Understanding how to work with algebraic fractions is crucial when solving linear equations. Just like numerical fractions, algebraic fractions involve a numerator and a denominator, but with variables like ‘x’. To simplify an equation with algebraic fractions, you often need to find a common denominator so that you can combine terms or eliminate the fractions entirely. In the given exercise, there’s an initial step where you simplify the equation by addressing the fractions and aiming to get everything in terms of ‘x’. Handling algebraic fractions correctly can help reduce mistakes and make subsequent steps in the problem-solving process smoother.

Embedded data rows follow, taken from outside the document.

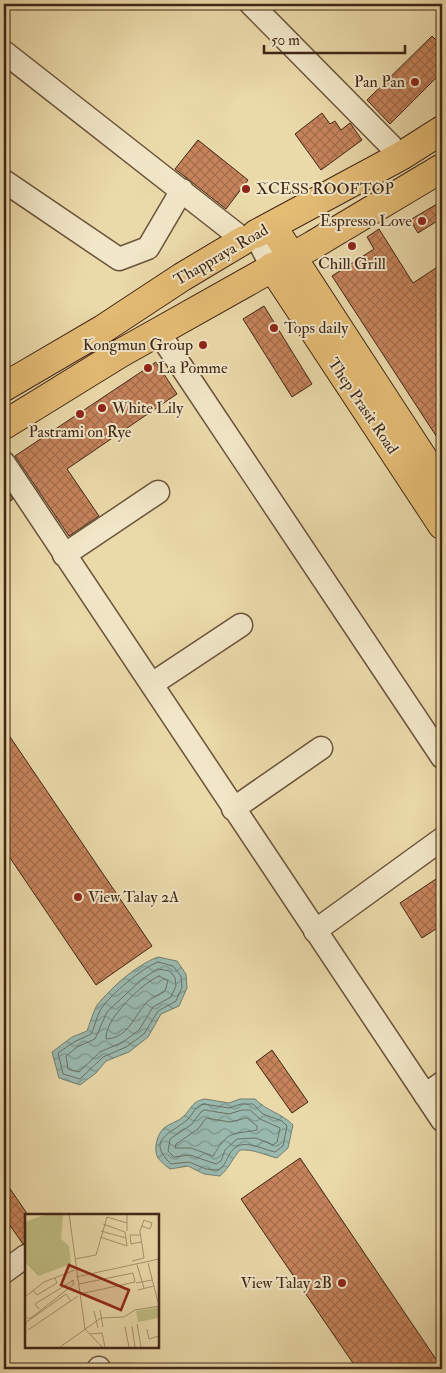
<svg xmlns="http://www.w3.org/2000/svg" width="446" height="1373" font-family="'IM FELL Double Pica',serif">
  <defs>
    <pattern id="water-waves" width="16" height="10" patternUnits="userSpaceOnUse" patternTransform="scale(1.25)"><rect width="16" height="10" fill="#99b9af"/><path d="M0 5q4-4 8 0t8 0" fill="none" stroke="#7e968d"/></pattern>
    <pattern id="building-cross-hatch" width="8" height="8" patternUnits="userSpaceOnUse" patternTransform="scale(1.25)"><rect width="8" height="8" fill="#c7845c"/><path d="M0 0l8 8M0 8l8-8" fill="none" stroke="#a36c4b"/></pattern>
  </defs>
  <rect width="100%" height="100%" fill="#ead9a9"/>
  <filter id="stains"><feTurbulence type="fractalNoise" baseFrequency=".004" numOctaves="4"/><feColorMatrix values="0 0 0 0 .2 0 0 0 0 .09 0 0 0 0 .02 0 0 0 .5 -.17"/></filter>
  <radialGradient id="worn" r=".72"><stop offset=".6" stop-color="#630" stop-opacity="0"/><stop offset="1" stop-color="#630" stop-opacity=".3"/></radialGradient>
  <path fill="url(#water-waves)" stroke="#757e72" d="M 158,957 L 177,961 L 186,974 L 187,988 L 179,1006 L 161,1014 L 148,1037 L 129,1052 L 106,1061 L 96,1073 L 80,1085 L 59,1078 L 52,1052 L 72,1037 L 87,1031 C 90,1023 93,1012 97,1005 C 112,987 136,965 158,957 Z
    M 205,1099 L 229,1103 L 240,1099 L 255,1099 C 268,1112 280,1112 293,1125 L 288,1148 L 277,1158 C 264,1155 254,1149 240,1150 C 232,1159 230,1167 220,1176 L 204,1174 L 188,1166 L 170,1169 C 166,1166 161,1162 158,1158 C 153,1150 157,1134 164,1128 C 170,1123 178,1122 184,1116 C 192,1108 192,1101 205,1099 Z"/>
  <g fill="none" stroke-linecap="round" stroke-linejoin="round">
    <path stroke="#6c7062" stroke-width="1" d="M 158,962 L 173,966 L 181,976 L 182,987 L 176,1001 L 158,1011 L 144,1034 L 126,1047 L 103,1057 L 80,1079 L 63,1074 L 58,1053 L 74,1042 L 91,1034 C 95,1027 96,1017 101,1009 C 111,994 142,968 158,962 Z
      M 158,969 L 170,971 L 175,978 L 176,986 L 171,997 L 153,1007 L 139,1030 L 123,1042 L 100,1052 L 79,1072 L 68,1069 L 66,1056 L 77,1047 L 95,1039 L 107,1012 L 141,980 Z
      M 159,976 L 168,981 L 165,991 C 159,995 153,997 148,1001 C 134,1015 129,1038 106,1039 C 104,1020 142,983 159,976 Z
      M 204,1104 L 229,1108 L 241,1104 L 253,1104 L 263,1114 L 282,1121 L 287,1126 L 283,1146 L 275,1152 C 260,1149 240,1135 229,1155 C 225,1162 225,1166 218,1170 L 206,1169 L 189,1162 L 171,1164 C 145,1139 171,1134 187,1120 C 194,1114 194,1106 204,1104 Z
      M 205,1110 L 229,1114 L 242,1110 L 250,1110 L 260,1119 L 280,1128 L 277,1142 L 273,1145 L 256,1138 L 237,1139 L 225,1150 L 221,1161 L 216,1164 L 190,1155 L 174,1157 L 168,1151 L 170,1139 L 192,1124 L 201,1112 Z
      M 247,1118 L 257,1126 L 257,1130 C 230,1135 229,1130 213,1156 L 191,1148 L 175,1148 L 176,1144 L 198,1129 L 206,1118 L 230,1122 Z"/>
  </g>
  <path fill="url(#building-cross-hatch)" stroke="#402616" d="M 432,36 L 442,46 L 442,72 L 390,124 L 367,100 Z
    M 322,113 L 330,124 L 335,121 L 341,130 L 350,123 L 362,140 L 321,170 L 295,134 Z
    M 198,140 L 248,180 L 226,209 L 175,169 Z
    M 442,201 L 442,218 L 418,233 L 410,220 Z
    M 379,229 L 413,283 L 442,264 L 442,445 L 332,276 L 374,249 L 367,237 Z
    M 264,306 L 312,384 L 292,397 L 243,319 Z
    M 156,362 L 177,394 L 67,469 L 99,516 L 69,536 L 15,456 Z
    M 4,486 L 13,499 L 4,506 Z
    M 4,728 L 152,946 L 96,985 L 4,849 Z
    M 442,875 L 442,925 L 422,938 L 400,903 Z
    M 272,1050 L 308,1102 L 292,1113 L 256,1062 Z
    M 300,1158 L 442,1368 L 442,1369 L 357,1369 L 241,1199 Z
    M 4,1180 L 26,1212 L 26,1243 L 23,1244 L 4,1217 Z"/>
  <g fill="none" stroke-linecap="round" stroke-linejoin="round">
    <defs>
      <path id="minor" d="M 251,4 L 401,156
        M 4,52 L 244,240 L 255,234 L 272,267
        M 4,181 L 119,259 L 148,248 L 182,190
        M 159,333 L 442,757
        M 4,463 L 442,1120
        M 64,555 L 158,492
        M 152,684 L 241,625
        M 233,809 L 321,748
        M 315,931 L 442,839
        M 425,1095 L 442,1083
        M 4,1272 L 26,1256
        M 98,1369 L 99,1368"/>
      <path id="major" d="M 272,226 L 442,487
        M 256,234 L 401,156 L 442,130
        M 272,267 L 442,525
        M 4,387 L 103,329 L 182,277 L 244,240
        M 4,425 L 119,354 L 313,245 L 442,168"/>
    </defs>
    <use href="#minor" stroke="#6a533b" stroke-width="25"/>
    <use href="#major" stroke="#402616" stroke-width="30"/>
    <use href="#minor" stroke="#f1e6c7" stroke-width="22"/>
    <use href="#major" stroke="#e5bc74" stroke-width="28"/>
  </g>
  <g fill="#8f2418" stroke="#f1e6c7" stroke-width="2">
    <circle cx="415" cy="82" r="5"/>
    <circle cx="246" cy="189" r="5"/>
    <circle cx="422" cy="221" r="5"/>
    <circle cx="352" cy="246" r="5"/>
    <circle cx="274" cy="328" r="5"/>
    <circle cx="203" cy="345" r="5"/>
    <circle cx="148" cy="368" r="5"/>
    <circle cx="102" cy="408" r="5"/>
    <circle cx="80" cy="414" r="5"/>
    <circle cx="78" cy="897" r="5"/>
    <circle cx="342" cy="1283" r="5"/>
  </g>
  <g text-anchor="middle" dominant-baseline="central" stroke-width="4" stroke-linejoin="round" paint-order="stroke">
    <g font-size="16" fill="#402616" stroke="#f1e6c7" text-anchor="start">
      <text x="405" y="82" text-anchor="end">Pan Pan</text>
      <text x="256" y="189">XCESS ROOFTOP</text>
      <text x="412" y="221" text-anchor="end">Espresso Love</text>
      <text x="352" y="264" text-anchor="middle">Chill Grill</text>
      <text x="284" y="328">Tops daily</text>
      <text x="193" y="345" text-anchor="end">Kongmun Group</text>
      <text x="158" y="368">La Pomme</text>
      <text x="112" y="408">White Lily</text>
      <text x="80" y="432" text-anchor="middle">Pastrami on Rye</text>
      <text x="88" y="897">View Talay 2A</text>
      <text x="332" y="1283" text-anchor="end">View Talay 2B</text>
    </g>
    <g font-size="16" fill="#402616" stroke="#f1e6c7">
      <text transform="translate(221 255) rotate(-30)">Thappraya Road</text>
      <text transform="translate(363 406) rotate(56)">Thep Prasit Road</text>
    </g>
  </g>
  <g transform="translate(25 1214)">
    <rect width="134" height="134" fill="#ead9a9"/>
    <path d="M 22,0 L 38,0 L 36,25 L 44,32 L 46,50 L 13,62 L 0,48 L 0,8 ZM 133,93 L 134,104 L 113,108 L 111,97 Z" fill="#bfbd82"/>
    <path fill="none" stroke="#a6916e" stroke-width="1" d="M 44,0 L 60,115 L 77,133M 76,17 L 101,24M 102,17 L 102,0M 115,21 L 105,21 L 106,30 L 116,28M 75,23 L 102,32 L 100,18 L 78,10M 50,45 L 71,41 L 82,3 L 102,9M 107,47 L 119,44 L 115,18 L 115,17 L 119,6 L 127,9 L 125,15 L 117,12M 123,49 L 134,92M 112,51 L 119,74M 51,63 L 134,45M 111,69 L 127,66M 54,70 L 108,59 L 110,68 L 55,80M 8,76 L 12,81 L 32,69 L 30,64M 113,76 L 129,72M 0,83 L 19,68 L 50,56M 14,95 L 10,90 L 49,66M 75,96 L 78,113M 69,97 L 73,114M 0,104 L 6,104 L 49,70 L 47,66M 0,109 L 41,80 L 46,87M 112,110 L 116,133M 107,112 L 110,133M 100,113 L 104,133M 122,115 L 124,125 L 134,122M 3,116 L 53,82M 65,120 L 77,119 L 80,133M 35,133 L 76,104 L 99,103 L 110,96 L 134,92"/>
    <path fill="#8f2418" fill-opacity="0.15" stroke="#8f2418" stroke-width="2.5" d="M 44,51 L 104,76 L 96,96 L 36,71 Z"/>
    <rect width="134" height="134" fill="none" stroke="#402616" stroke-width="2.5"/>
  </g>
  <rect width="446" height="1373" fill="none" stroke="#ead9a9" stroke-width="20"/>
  <rect x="5" y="5" width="436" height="1363" fill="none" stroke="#402616" stroke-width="2.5"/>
  <rect x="10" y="10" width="426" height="1353" fill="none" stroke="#402616"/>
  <path d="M264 45v8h141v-8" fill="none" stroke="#402616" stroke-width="2.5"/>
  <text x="271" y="45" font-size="15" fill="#402616" stroke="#f1e6c7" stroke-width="4" paint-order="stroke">50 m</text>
  <rect width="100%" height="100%" filter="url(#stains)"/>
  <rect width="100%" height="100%" fill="url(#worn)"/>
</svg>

When you encounter equations such as \( \frac{8-3x}{2} = \frac{x}{6} \), remembering that you can perform the same operation on both sides of the equation to eliminate fractions is essential. This might involve multiplying through by the least common multiple of the denominators, which in this case would be 6, to get rid of the fractions and make the equation easier to solve.

The process of combining like terms is a fundamental step in simplifying algebraic expressions. It involves adding or subtracting terms that have the same variable raised to the same power. In other words, you can only combine terms that have the same literal coefficient. For instance, in the exercise, the terms ‘-3x’ and ‘-x’ are like terms because they both contain the variable ‘x’. Combining them is achieved by adding or subtracting their numerical coefficients: \( -3x - x = -4x \). Recognizing like terms helps in streamlining the equation to its simplest form, which is often required before isolating the variable.

By mastering this skill, you can simplify complex equations and avoid common errors, such as combining unlike terms, which can lead to incorrect solutions. When performing these combinations, always ensure to consider the sign in front of each term, as it will affect the operation you perform.

The goal of isolating the variable is to solve for the unknown in an equation. Isolating the variable means manipulating the equation in a way that gets the variable on one side of the equation and the constants on the other. This is typically done by performing a series of inverse operations, such as adding, subtracting, multiplying, or dividing both sides of the equation, until the variable is left by itself.

In the provided exercise, after combining like terms, you isolate the variable ‘x’ by first subtracting 8 from both sides to remove the constant from the side containing the variable. Doing this provides you with \( -14x = -8 \). Next, you would divide both sides by -14 to find the value of ‘x’. The goal is to ensure the variable stands alone, making it simple to see what ‘x’ equals. Getting comfortable with this process is key to mastering algebra, as it is a fundamental step in solving linear equations.